Binding Mode of Actin-Aplyronine A-Tubulin Heterotrimeric Complex Revealed by Molecular Dynamics Simulation

The antitumor macrolide aplyronine A (ApA) disturbs microtubule (MT) dynamics by inducing the protein -protein interaction (PPI) between actin and tubulin. However, the detailed binding mode of the actin-ApA-tubulin heterotrimeric complex (HTC) and the molecular mechanism by which ApA inhibits MT are unclear. To establish the binding modes of the actin-ApA complex on the tubulin alpha/beta-heterodimer, blind protein -protein docking and molecular dynamics simulations were performed.
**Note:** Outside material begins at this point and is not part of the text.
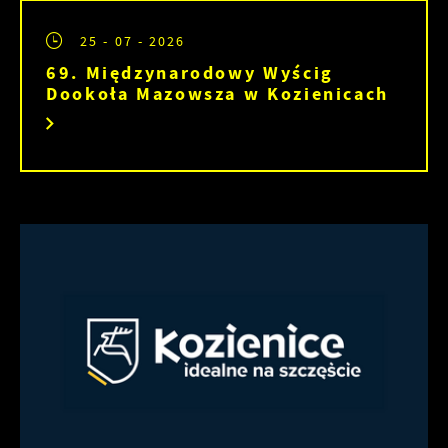
25 - 07 - 2026
69. Międzynarodowy Wyścig
Dookoła Mazowsza w Kozienicach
Two plausible HTC models having enough conformational and ligand stabilities were obtained, in which the C7 N,N,O-trimethylserine ester of ApA, an essential group for its potent cytotoxicity and PPI-inducing effect, interacted with Glu336/Asn337 or Arg123/Glu127 of beta-tubulin. Based on the superposed models with the MT lattice, two possible mechanisms were proposed: the HTC would bind to the plus end of MT to potently inhibit tubulin assembly, or the actin- ApA complex would bind to the middle part of MT to form the internal HTC and destabilize MT structure. Our proposed models can explain why the actin-ApA complex inhibits MT dynamics at a much lower concentration than those of fibrous actin and tubulin proteins in cells.